Benginur Baştabak'ın 19 Ekim 2023 tarihli Yenigün Gazetesi'ndeki köşe yazısıdır.
Biyokütle enerjisinin sürdürülebilirliği tarım ile doğrudan ilişkilidir!
Giderek artan nüfusun gıda ihtiyacının karşılanabilmesi ve topraklarımızın sağlığını korumak için sürdürülebilir (agroekolojik, koruyucu, onarıcı vs.) tarım pratiklerinden sıkça bahsetmeye başladık. Gıda ihtiyacının karşılanabilmesi için aynı zamanda yüksek miktarda enerjiye ihtiyacımız olduğu da kesin. Kısacası gıda ve enerji doğrudan birbirine bağlı, ayrılmaz bir bütün. İklim değişikliğinin olumsuz etkilerini azaltmak ve tükenebilir olan fosil kaynaklardan uzaklaşmak adına enerji kaynaklarımızın da yine sürdürülebilir olması gerekmekte.

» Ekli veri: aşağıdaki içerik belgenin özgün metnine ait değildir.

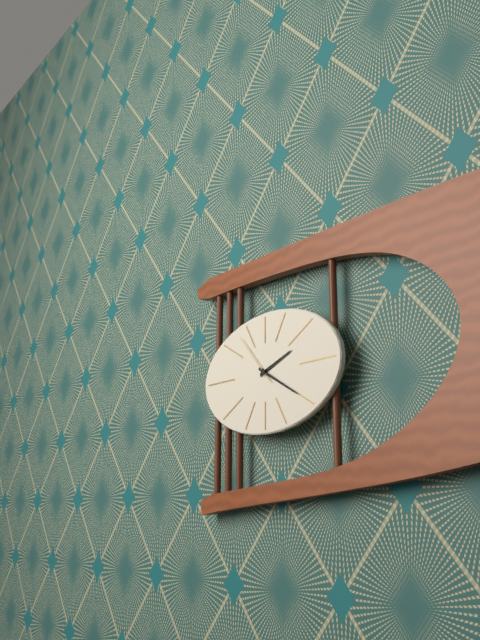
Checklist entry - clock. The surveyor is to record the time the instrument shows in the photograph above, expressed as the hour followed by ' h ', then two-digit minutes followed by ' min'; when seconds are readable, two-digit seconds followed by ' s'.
2 h 20 min 53 s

Sürdürülebilir enerjilerden biyokütle enerjisinin gıda üretimi ile rekabete girebileceği, gıda güvenliğini risk altında bırakabileceği biliniyor. Çünkü biyokütle enerjisi için hammadde kaynağı gıda üretimi ile aynı kaynak; yani toprak.
Örneğin; biyodizel üretebilmemiz için yağlı tohumlu enerji bitkileri yetiştirmemiz gerekiyor. Verimli, gıda üretiminde kullanmamız gereken toprakları enerji bitkisi yetiştiriciliği için kullanabiliyoruz.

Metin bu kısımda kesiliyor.